%%

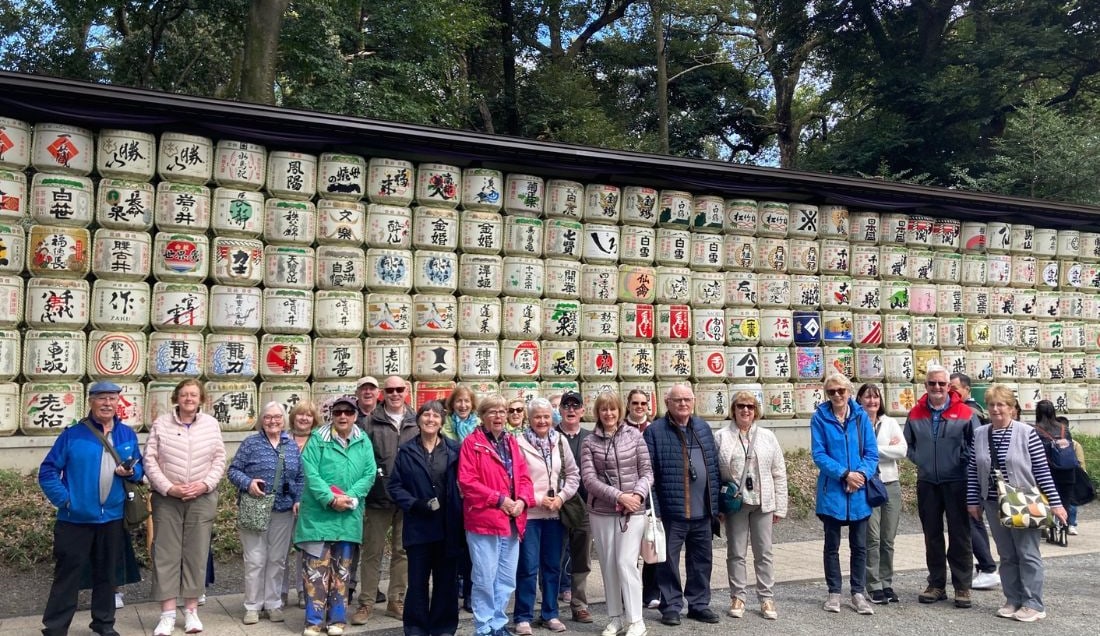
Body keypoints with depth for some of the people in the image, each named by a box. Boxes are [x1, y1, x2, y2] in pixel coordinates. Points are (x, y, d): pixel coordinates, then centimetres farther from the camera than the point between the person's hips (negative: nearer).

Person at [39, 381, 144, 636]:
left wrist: (131, 471, -10)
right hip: (75, 518, -3)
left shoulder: (127, 435, 6)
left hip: (112, 517, 4)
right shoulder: (73, 434, -6)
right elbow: (47, 471, -5)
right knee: (67, 575, 1)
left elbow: (139, 468, 13)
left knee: (106, 573, 15)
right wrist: (64, 499, -13)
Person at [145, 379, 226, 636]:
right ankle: (167, 613, 9)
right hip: (167, 498, -1)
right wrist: (168, 488, -13)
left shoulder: (211, 424, 4)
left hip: (202, 498, 1)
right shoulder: (160, 423, -1)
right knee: (166, 553, 1)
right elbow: (150, 460, -4)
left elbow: (219, 459, 3)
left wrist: (205, 484, -11)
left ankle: (191, 610, 15)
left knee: (196, 553, 6)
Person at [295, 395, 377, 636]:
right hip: (319, 514, -3)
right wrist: (330, 499, -20)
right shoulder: (318, 439, -3)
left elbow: (369, 474, 0)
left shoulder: (363, 441, 5)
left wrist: (350, 497, -15)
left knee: (342, 568, 10)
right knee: (316, 567, -2)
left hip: (349, 516, 3)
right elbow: (310, 473, -11)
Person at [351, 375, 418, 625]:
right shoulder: (372, 423, -1)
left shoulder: (416, 423, 5)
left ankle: (396, 601, 23)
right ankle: (366, 603, 16)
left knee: (402, 551, 11)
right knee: (372, 551, 7)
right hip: (378, 497, -2)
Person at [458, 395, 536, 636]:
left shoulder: (511, 441, 12)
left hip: (511, 520, 6)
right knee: (485, 579, 1)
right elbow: (466, 481, -14)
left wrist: (522, 500, -9)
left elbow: (523, 476, 11)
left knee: (506, 579, 13)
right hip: (484, 519, -6)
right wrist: (499, 499, -16)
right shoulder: (472, 442, -6)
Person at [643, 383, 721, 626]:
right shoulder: (654, 431, -7)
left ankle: (699, 604, 28)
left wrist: (715, 503, 9)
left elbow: (714, 467, 13)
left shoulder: (703, 428, 10)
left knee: (701, 560, 15)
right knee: (669, 560, 6)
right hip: (670, 510, -5)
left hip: (702, 511, 5)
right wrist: (652, 509, -14)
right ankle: (671, 606, 19)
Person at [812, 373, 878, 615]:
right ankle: (834, 593, 20)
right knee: (832, 545, 9)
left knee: (859, 545, 9)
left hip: (859, 491, 2)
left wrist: (862, 474, -16)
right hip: (832, 491, -1)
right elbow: (818, 454, -8)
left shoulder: (861, 416, 1)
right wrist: (845, 474, -17)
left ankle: (858, 593, 20)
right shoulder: (820, 418, -4)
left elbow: (872, 452, 0)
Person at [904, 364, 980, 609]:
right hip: (926, 483, 4)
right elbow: (908, 443, 16)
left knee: (960, 536, 2)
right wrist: (919, 460, 5)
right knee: (932, 536, 11)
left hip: (956, 482, -4)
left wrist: (962, 461, -8)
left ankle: (962, 587, 11)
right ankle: (937, 585, 21)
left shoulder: (964, 413, -5)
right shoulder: (916, 413, 6)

%%

## PROBLEM DETAILS
Revise every one of the entries above by replacing "wrist" with "hand" wherever it occurs and keeping all other text unchanged. Leave the pictures out of your answer.

## ANSWER BELOW
Body keypoints with depth for some of the people in the image, each named by a box. Boxes are [x1, y1, x2, y2] in pixel coordinates. Points are (x, y, d): pixel coordinates, then centimetres farther from the camera than the point between the person's hips (negative: nearer).

Person at [39, 381, 144, 636]:
left hand: (131, 471, -10)
right hip: (75, 518, -3)
left shoulder: (127, 435, 6)
left hip: (112, 517, 4)
right shoulder: (73, 434, -6)
right elbow: (47, 471, -5)
right knee: (67, 575, 1)
left elbow: (139, 468, 13)
left knee: (106, 573, 15)
right hand: (64, 499, -13)
Person at [145, 379, 226, 636]:
right ankle: (167, 613, 9)
right hip: (167, 498, -1)
right hand: (168, 488, -13)
left shoulder: (211, 424, 4)
left hip: (202, 498, 1)
right shoulder: (160, 423, -1)
right knee: (166, 553, 1)
right elbow: (150, 460, -4)
left elbow: (219, 459, 3)
left hand: (205, 484, -11)
left ankle: (191, 610, 15)
left knee: (196, 553, 6)
Person at [295, 395, 377, 636]:
right hip: (319, 514, -3)
right hand: (330, 499, -20)
right shoulder: (318, 439, -3)
left elbow: (369, 474, 0)
left shoulder: (363, 441, 5)
left hand: (350, 497, -15)
left knee: (342, 568, 10)
right knee: (316, 567, -2)
left hip: (349, 516, 3)
right elbow: (310, 473, -11)
Person at [351, 375, 418, 625]:
right shoulder: (372, 423, -1)
left shoulder: (416, 423, 5)
left ankle: (396, 601, 23)
right ankle: (366, 603, 16)
left knee: (402, 551, 11)
right knee: (372, 551, 7)
right hip: (378, 497, -2)
Person at [458, 395, 536, 636]:
left shoulder: (511, 441, 12)
left hip: (511, 520, 6)
right knee: (485, 579, 1)
right elbow: (466, 481, -14)
left hand: (522, 500, -9)
left elbow: (523, 476, 11)
left knee: (506, 579, 13)
right hip: (484, 519, -6)
right hand: (499, 499, -16)
right shoulder: (472, 442, -6)
Person at [643, 383, 721, 626]:
right shoulder: (654, 431, -7)
left ankle: (699, 604, 28)
left hand: (715, 503, 9)
left elbow: (714, 467, 13)
left shoulder: (703, 428, 10)
left knee: (701, 560, 15)
right knee: (669, 560, 6)
right hip: (670, 510, -5)
left hip: (702, 511, 5)
right hand: (652, 509, -14)
right ankle: (671, 606, 19)
Person at [812, 373, 878, 615]:
right ankle: (834, 593, 20)
right knee: (832, 545, 9)
left knee: (859, 545, 9)
left hip: (859, 491, 2)
left hand: (862, 474, -16)
right hip: (832, 491, -1)
right elbow: (818, 454, -8)
left shoulder: (861, 416, 1)
right hand: (845, 474, -17)
left ankle: (858, 593, 20)
right shoulder: (820, 418, -4)
left elbow: (872, 452, 0)
Person at [904, 364, 980, 609]:
right hip: (926, 483, 4)
right elbow: (908, 443, 16)
left knee: (960, 536, 2)
right hand: (919, 460, 5)
right knee: (932, 536, 11)
left hip: (956, 482, -4)
left hand: (962, 461, -8)
left ankle: (962, 587, 11)
right ankle: (937, 585, 21)
left shoulder: (964, 413, -5)
right shoulder: (916, 413, 6)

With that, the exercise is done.